С Хаустовым все предельно ясно. Будущее фаустовых с площади Дзержинского в эпоху ГПУ (Гласность, Перестройка, Ускорение) еще затмит их собственное прошлое. Вот только насчет брака с пятым пунктом поблажек пока еще не произошло. Невозможная любовь остается издержкой профессии нашего рыцаря с горячим сердцем и холодными руками.
Что же до Комиссарова, то после вышеописанных событий должности инструктора по молодой литературе его лишили. Заведует сейчас в Москве одним из районных Домов культуры, где иногда проходят собрания борцов с всемирным еврейским заговором — участников Всероссийского патриотического общества. Шибаев в руке уже не ракетно-ядерный щит столицы СССР. В рамках борьбы с коррупцией и прочими эксцессами эпохи застоя испытанного номенклатурщика перебросили на руководство книгоиздательским делом. В этой связи вторая и последующие книги Александра Андерса (last but not least[167]
) вышли уже за пределами радиуса действия бывшего начальника поезда Дружба.На Западе.
Где и оказался автор.
О Венгрии, старый пистолет которой, можно сказать, спас нашего героя, он там (точнее,
Поэтому оставим ему лишь букву А.
Так где же он сейчас?
Он в Западной Европе.
В данную минуту А*** несется по автобану — вдоль стального барьера осевой.
По известной уже нам трансъевропейской магистрали Е-5. Со средней скоростью двести километров в час, а на отдельных участках развивая до двухсот двадцати, А*** неминуемо и неизбежно приближается… К чему? Если уж не к развязке своего проекта, то наверняка к Пассау — к границе нейтральной Австрии, на красно-белом флаге которой, как известно, одноглавый имперский орел, разорвав свои цепи, цепко сжимает в когтистых лапах Серп и Молот.
С большим комфортом сидя в насквозь прокуренной машине, каких теперь уже не делают, и скорости своей, естественно, не замечая, он мазохично разворачивает в памяти тот день, который наступил после того, как десять лет назад в прекрасном Будапеште на холме Рожадомб и с видом на Дунай национальный пистолет, системы миру не известной, дал осечку, не сумев взорвать капсюль своего единственного патрона.
Последнего в этой истории шанса аннигилировать незваного гостя, который, как говорилось раньше, хуже…

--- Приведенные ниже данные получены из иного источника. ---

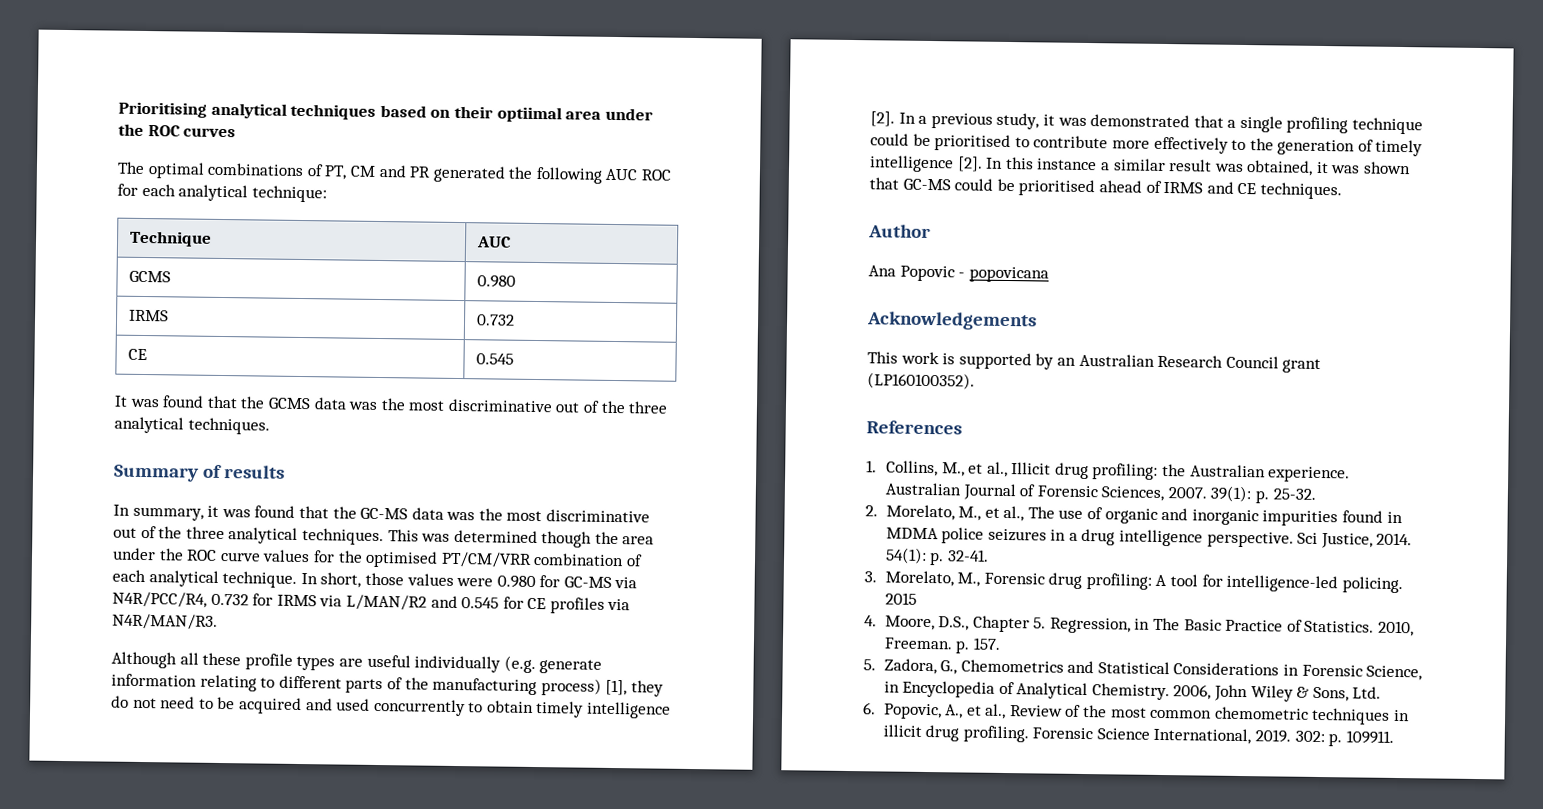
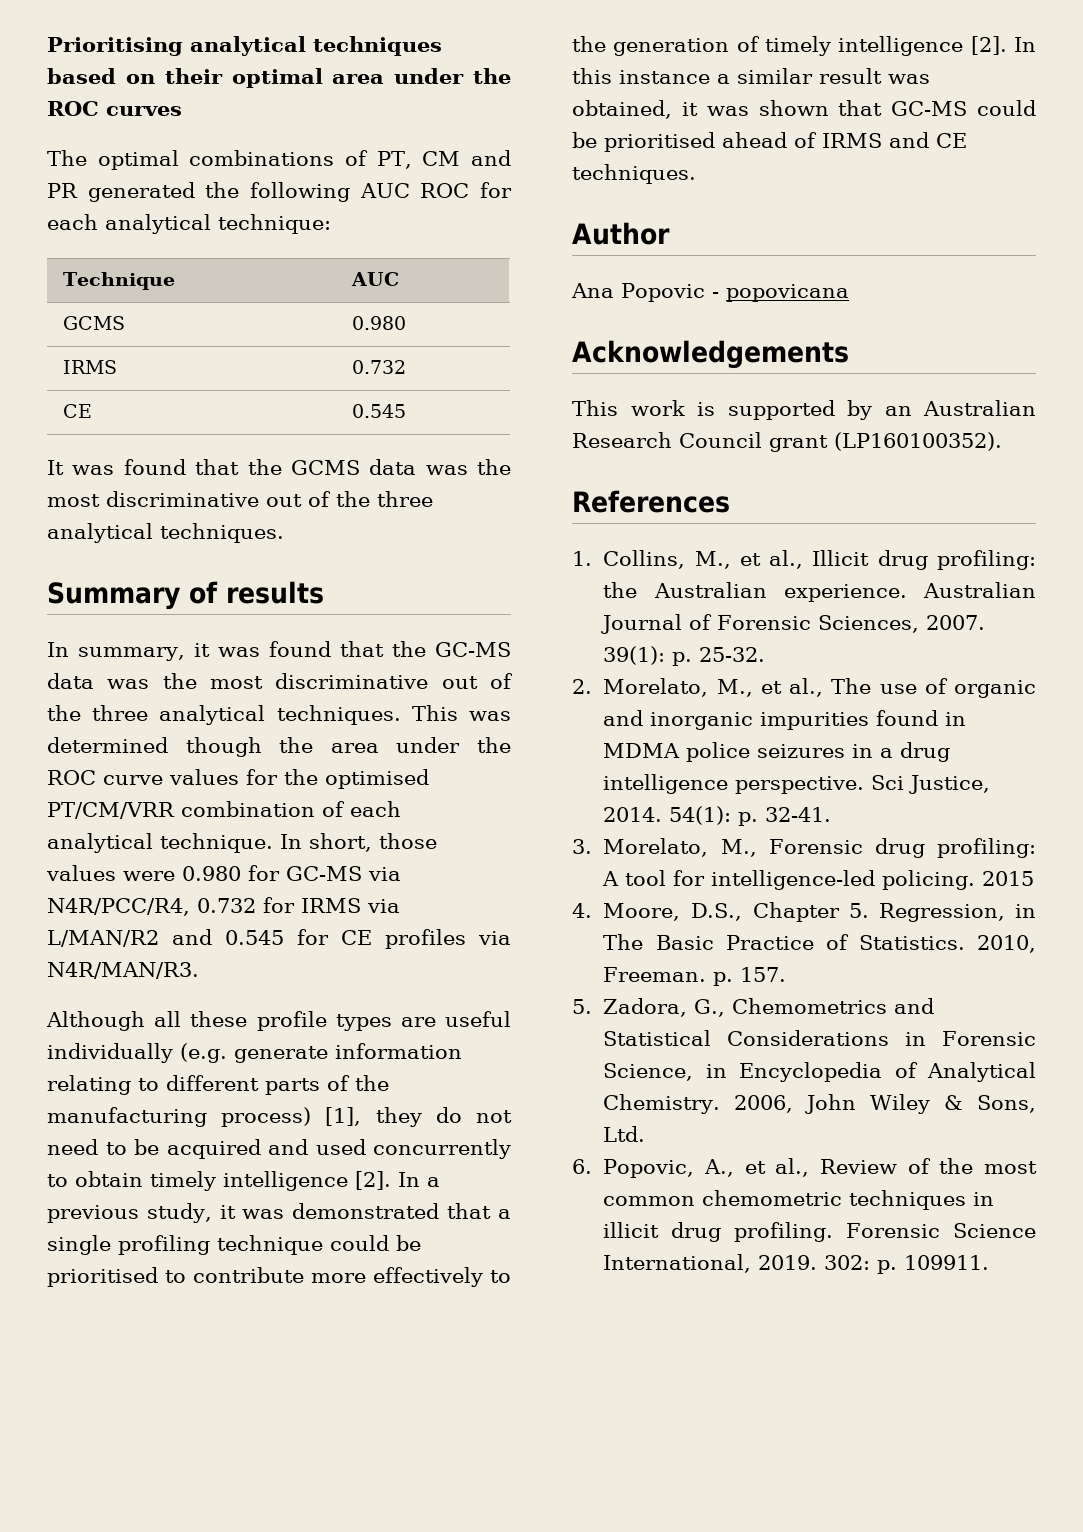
[496,106,562,123] optiimal -> [231,68,323,88] optimal

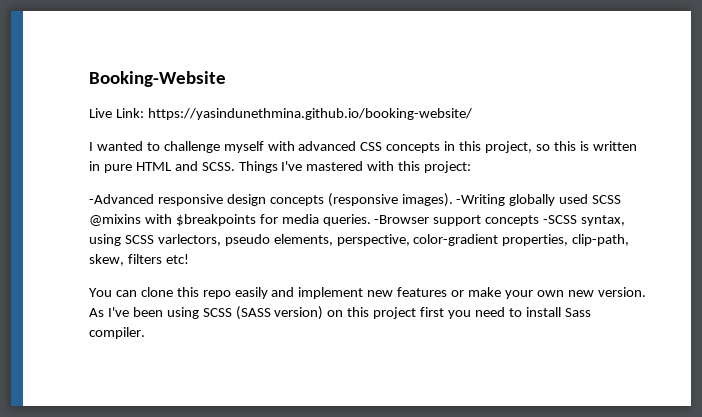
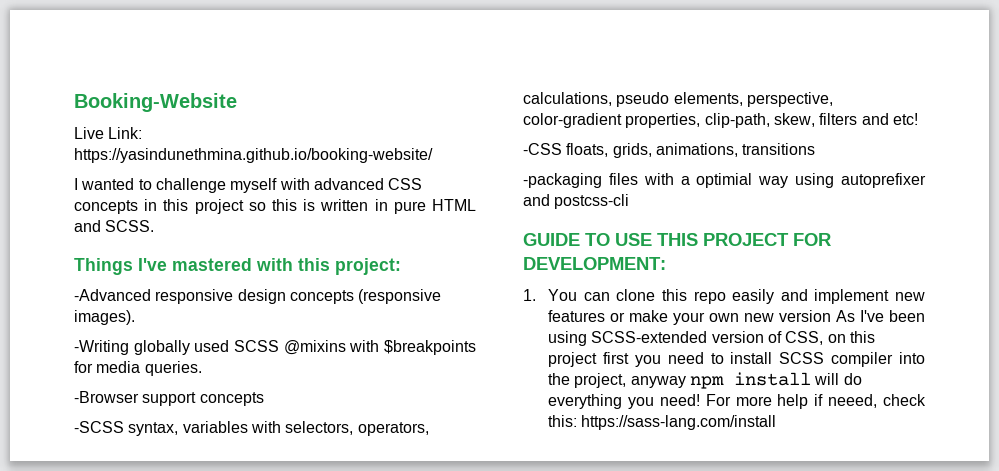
[485,141,533,153] project, -> [194,199,244,214] project
(235, 166) none -> (155, 226) //
(453, 200) none -> (135, 317) //
(371, 220) none -> (202, 368) //
(540, 220) none -> (264, 399) //
[89,234,221,246] using SCSS varlectors, -> [182,421,429,436] [523,92,612,106] variables with selectors, operators, calculations,
(162, 259) none -> [861,113,889,125] and
(189, 259) none -> [523,143,816,158] [523,173,926,188] [523,194,630,209] [523,233,831,246] [523,257,666,270] [523,289,536,301] -CSS floats, grids, animations, transitions // -packaging files with a optimial way using autoprefixer and postcss-cli // GUIDE TO USE THIS PROJECT FOR DEVELOPMENT: // 1.
[597,287,646,297] version. -> [779,310,832,322] version
[202,306,324,320] SCSS (SASS version) -> [591,331,824,345] SCSS-extended version of CSS,
[564,308,591,317] [89,327,145,339] Sass compiler. -> [779,352,925,367] [548,372,862,389] [548,394,926,409] [548,415,777,430] SCSS compiler into the project, anyway npm install will do everything you need! For more help if neeed, check this: https://sass-lang.com/install

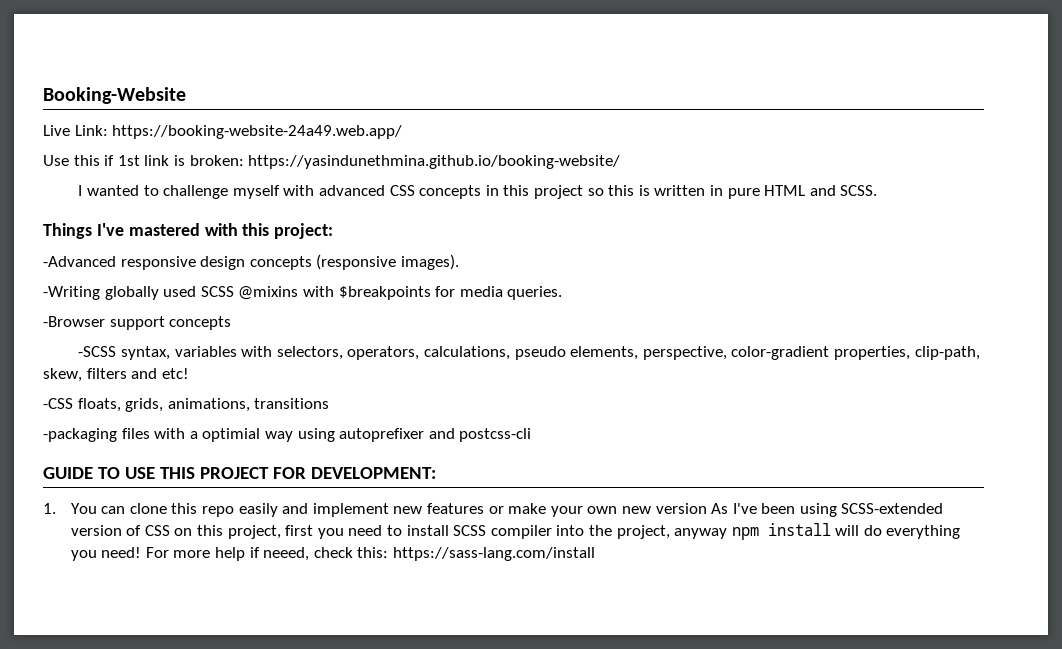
(143, 133) none -> [112,125,403,139] [43,155,244,166] https://booking-website-24a49.web.app/ // Use this if 1st link is broken:
[785,331,824,345] CSS, -> [144,525,170,536] CSS
[548,352,598,367] project -> [227,525,281,539] project,

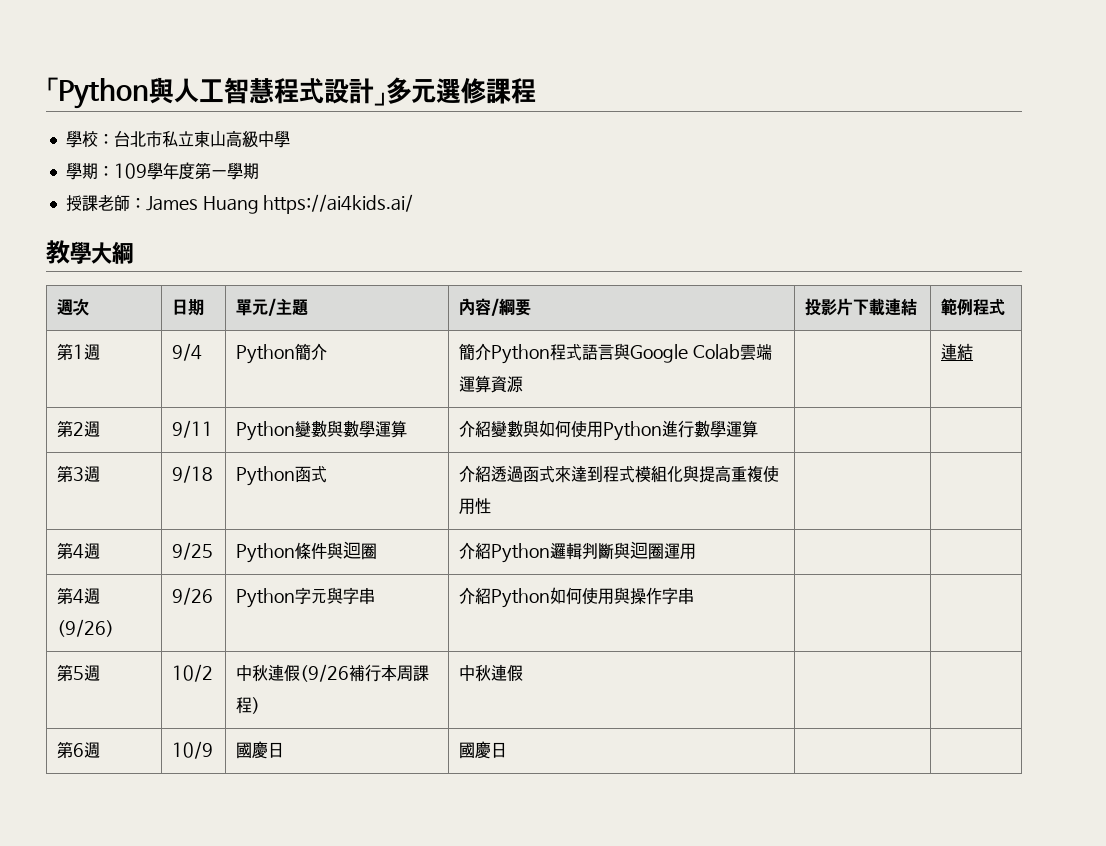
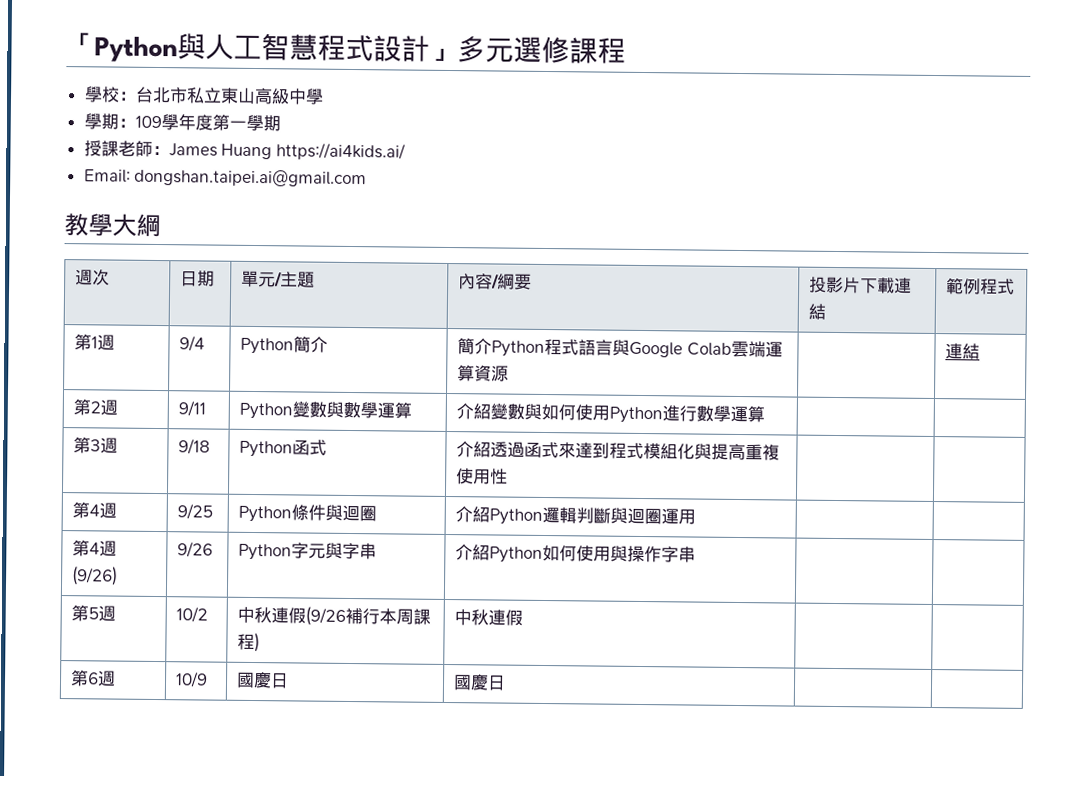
(414, 204) none -> [83,168,368,188] // Email: dongshan.taipei.ai@gmail.com

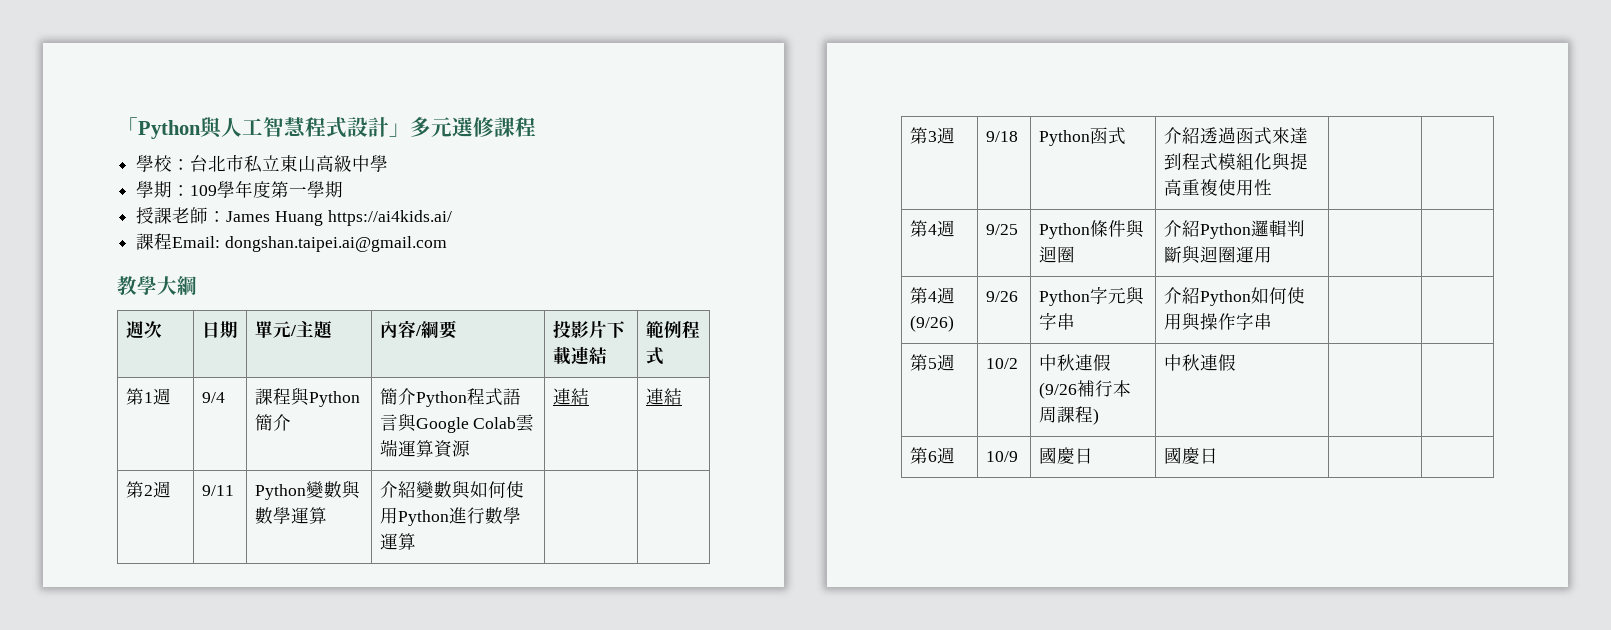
(406, 151) none -> [136,233,173,250] 課程
(206, 343) none -> [254,387,310,406] 課程與
(510, 373) none -> [552,388,589,405] 連結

Несется теперь этот некто, предаваясь мазохизму на все более высоких оборотах шестицилиндрового движка.
Впрочем — специалисты утверждают — мазохизма как такового нет. Просто форма садизма, но жалом обращенного на самого себя. Любимого. А что же есть садизм? О, сей образ бытия, опять-таки согласно знатокам, намного шире, чем представляется нам с вами — читателям в пределах норм. И в этом смысле А*** на Западе сумел стать правильным садистом.
Об этом ты еще, любовь моя, узнаешь.
В своей темнице на вершине Роз.
В своей светлице на Манхэтэнне, который, как мы удостоверились за годы на чужбине, бывает очень разным.
Там, словом, где достанет. Там, где ужалит и доставит, и причинит, надеюсь, все, что и злоумышляло сочинение на тему, представляющую взаимный интерес: двуглавое, как наш с тобой орел погибший, и обоюдное, как пытка, где жертвы от палача не отличить…
Если, конечно же, сумел.
И если да, Иби, то скромно скажем на языке изгнания:
«My pleasure, lady!»[168]
Под сводами Восточного вокзала ударник ударился оземь, о нечистый перронный асфальт, и забился в припадке запоздалой истерики на древнерусский лад:
— Ох, горе ты мое злосчастие! Отстучали ножки в красных сапожках! Смугляночка ты наша! Жар-птица ненаглядная! Пошто с боярами водилась? Мамочка Мамаева? Марусечка-зусечка? Как же без тебя-то мы в Москву великую?
Группа не знала, что плясунья всех опередила.
— Горе нам, горе нам, горе великое!.. — пластался и бился ударник.
Трое невеселых ребят оторвали его, и под взглядами ничего не понявшей, но помрачневшей иностранной публики, подняли в международный вагон.
Следом взошел Александр.
Был первый по-настоящему жаркий день. Душный даже — хотя кончалась только первая неделя мая.
Он опустил окно.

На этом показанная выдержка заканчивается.